Попалась! – выскочил из прибрежных кустов Палёный. Растопырился поперёк дороги, разведя руки в стороны.
– Сдурел? – натянув поводья, успела осадить коня Софийка. – копытом в лоб захотел?
Палёный стоял, демонстрируя бронзовый загар и ослепительную улыбку, неотразимую, одну-единственную на две деревни.
– Дай прокатиться.
– Мой конь – это не твой драндулет, – кивнула Софийка на красный мотоцикл. – Грин кому попало не разрешает на себя садиться.
– Хана тебе, Софула! – разозлился Палёный.
– Догони сначала!
Мальчишки, отдыхающие на берегу, погнали коня свистом. Из воды послышалось улюлюканье купающихся ребят.
– Догоню! – заверил всех Палёный, заводя дедовскую «Яву».
Софийка выждала момент, когда он поравняется с ней, – суженные чёрточки глаз, обветренные губы…
«А мы вот так!» – прижавшись к холке, она с галопа подняла Грина на дыбы.
Мотоцикл пронёсся мимо.
– Пока, Маратик, нам не по пути!
И Софийка пустила коня рысцой по петляющей тропе в сторону гор: бабушка просила её провести разведку, где этим летом ягод больше.
* * *
Тимошка лихорадочно скрёб забор, стараясь расширить узкую прореху между ссохшимися досками. Услышав со стороны соседей голос Ивана Фёдоровича, перестал корябать и попробовал просунуть в вертикальный просвет нос. Ничего не вышло. Тогда приблизил к щели один глаз. Небольшой фрагмент двора, который он привык разглядывать ежедневно, на этот раз загородил шарообразный индюк – стоял как раз напротив зоны видимости, раскинув веером хвост.

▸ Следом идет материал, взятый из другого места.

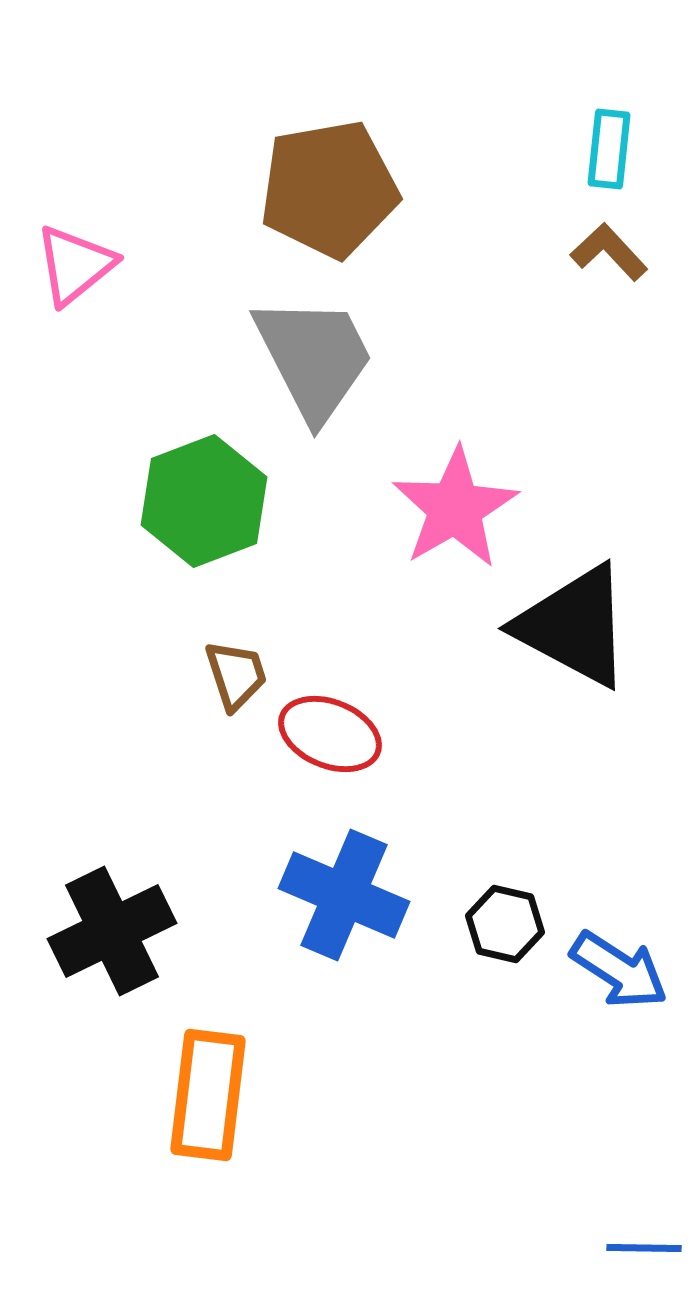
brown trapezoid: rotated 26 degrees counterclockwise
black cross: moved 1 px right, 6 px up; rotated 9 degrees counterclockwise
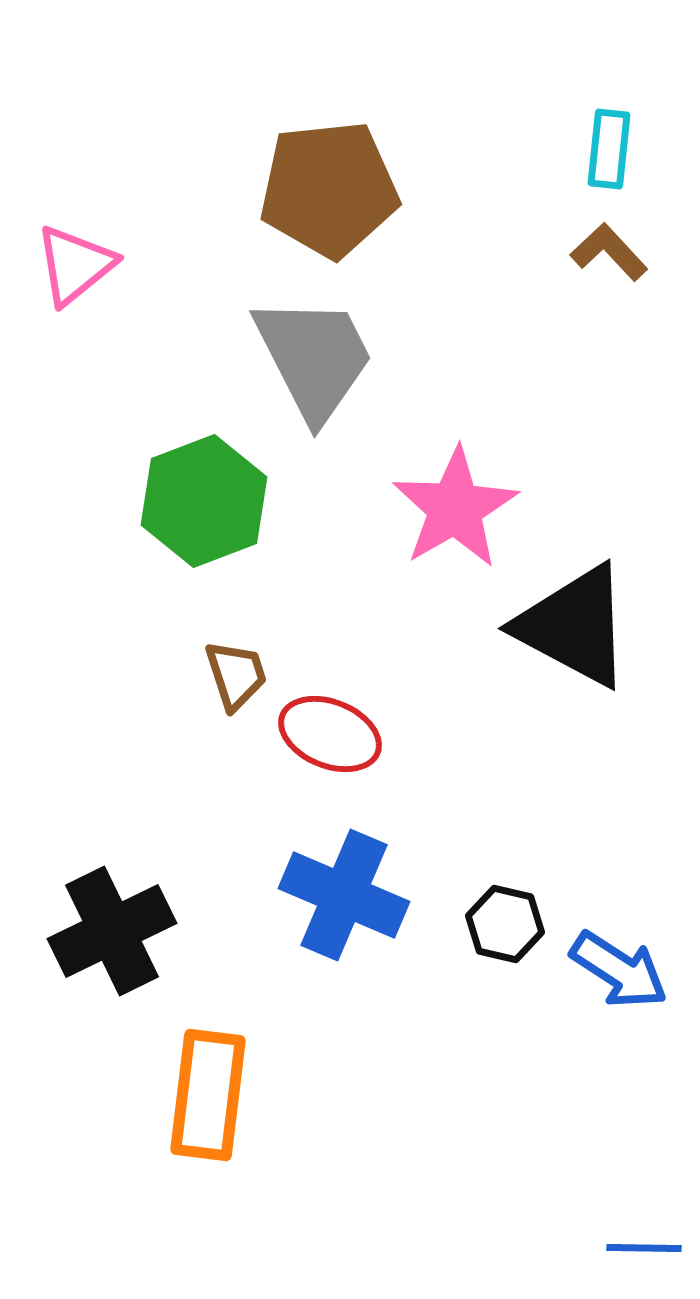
brown pentagon: rotated 4 degrees clockwise
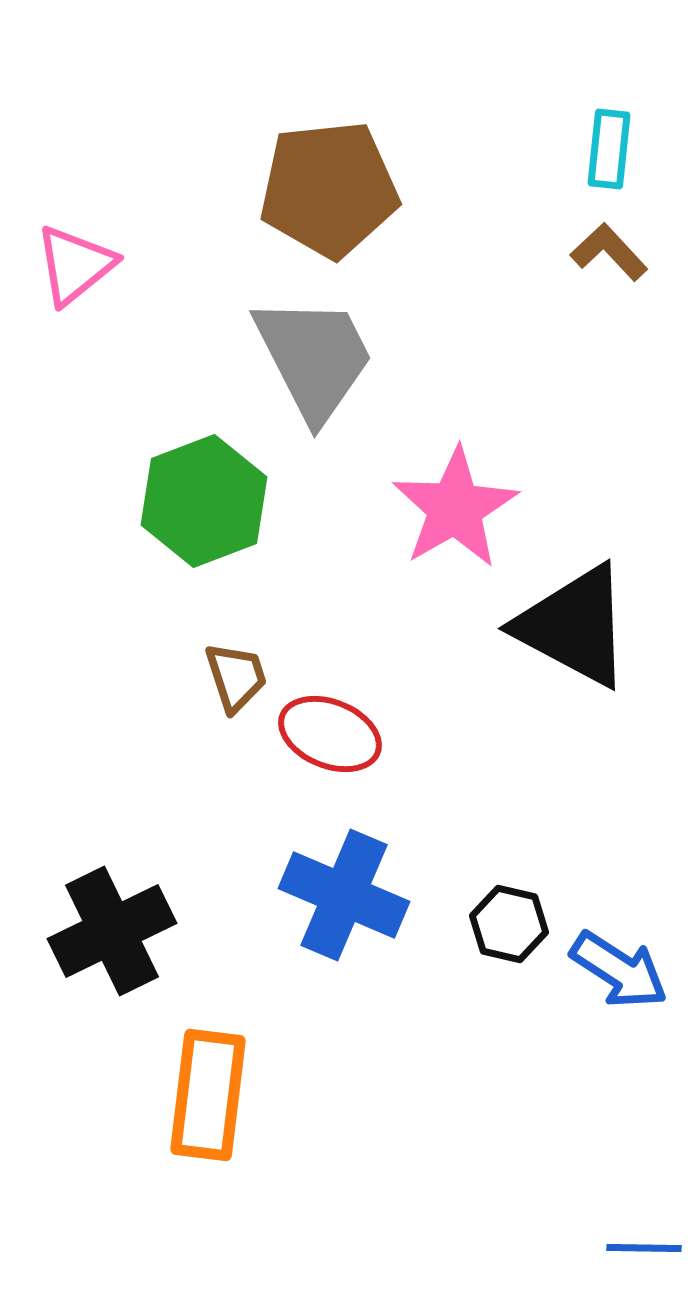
brown trapezoid: moved 2 px down
black hexagon: moved 4 px right
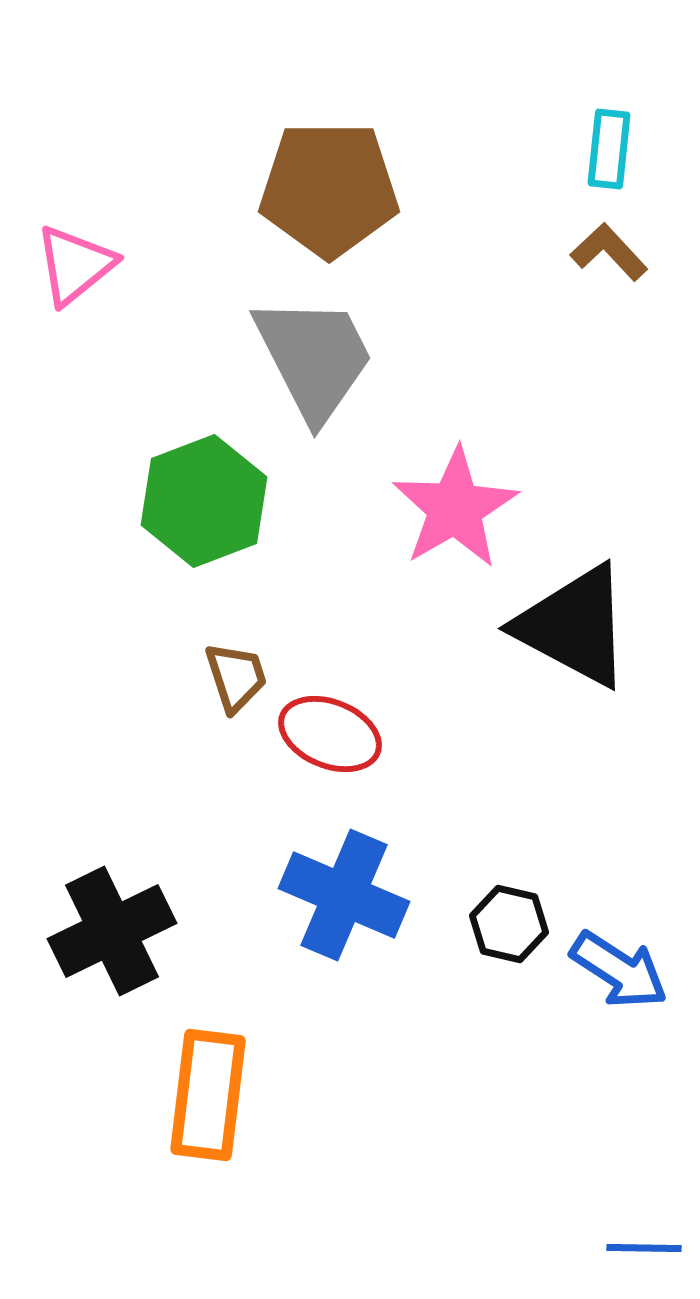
brown pentagon: rotated 6 degrees clockwise
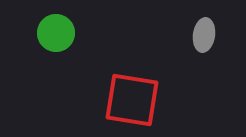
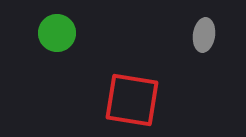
green circle: moved 1 px right
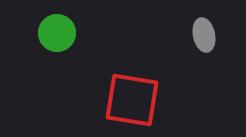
gray ellipse: rotated 20 degrees counterclockwise
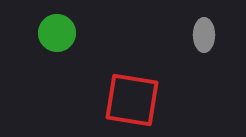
gray ellipse: rotated 12 degrees clockwise
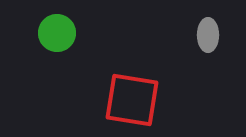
gray ellipse: moved 4 px right
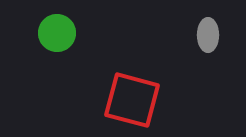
red square: rotated 6 degrees clockwise
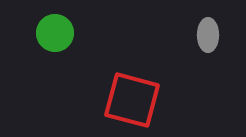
green circle: moved 2 px left
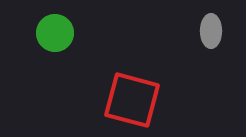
gray ellipse: moved 3 px right, 4 px up
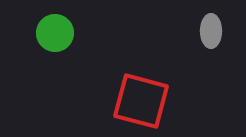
red square: moved 9 px right, 1 px down
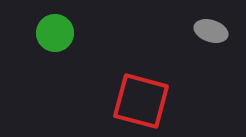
gray ellipse: rotated 72 degrees counterclockwise
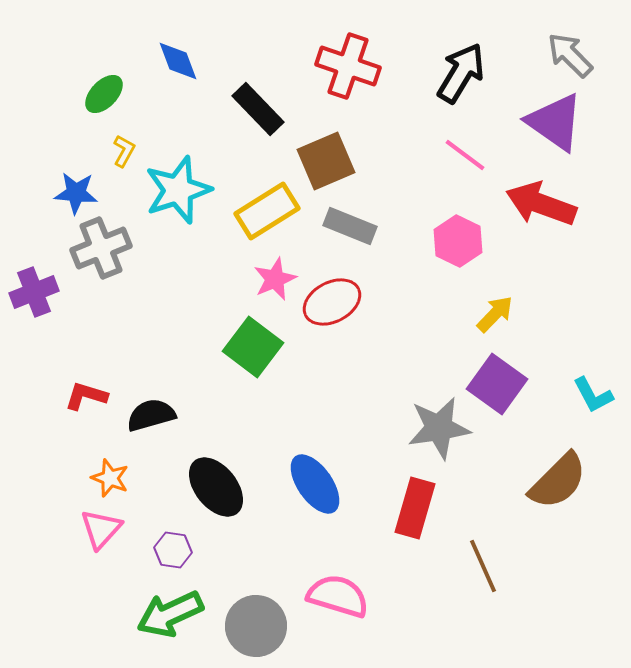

«Ходячие перья! – сердито подумал Тимка на манер Ивана Фёдоровича, который так ругал собственного драчливого петуха. – Ощипать тебя треба!» – продолжая копировать хозяина, мысленно пригрозил Тимка «ходячим перьям».
Веерохвостый словно почувствовал скрытый взгляд – степенно покачиваясь, медленно развернулся…
«Уже ощипанный?!» – изумился Тимка, увидев абсолютно лысый верх птицы.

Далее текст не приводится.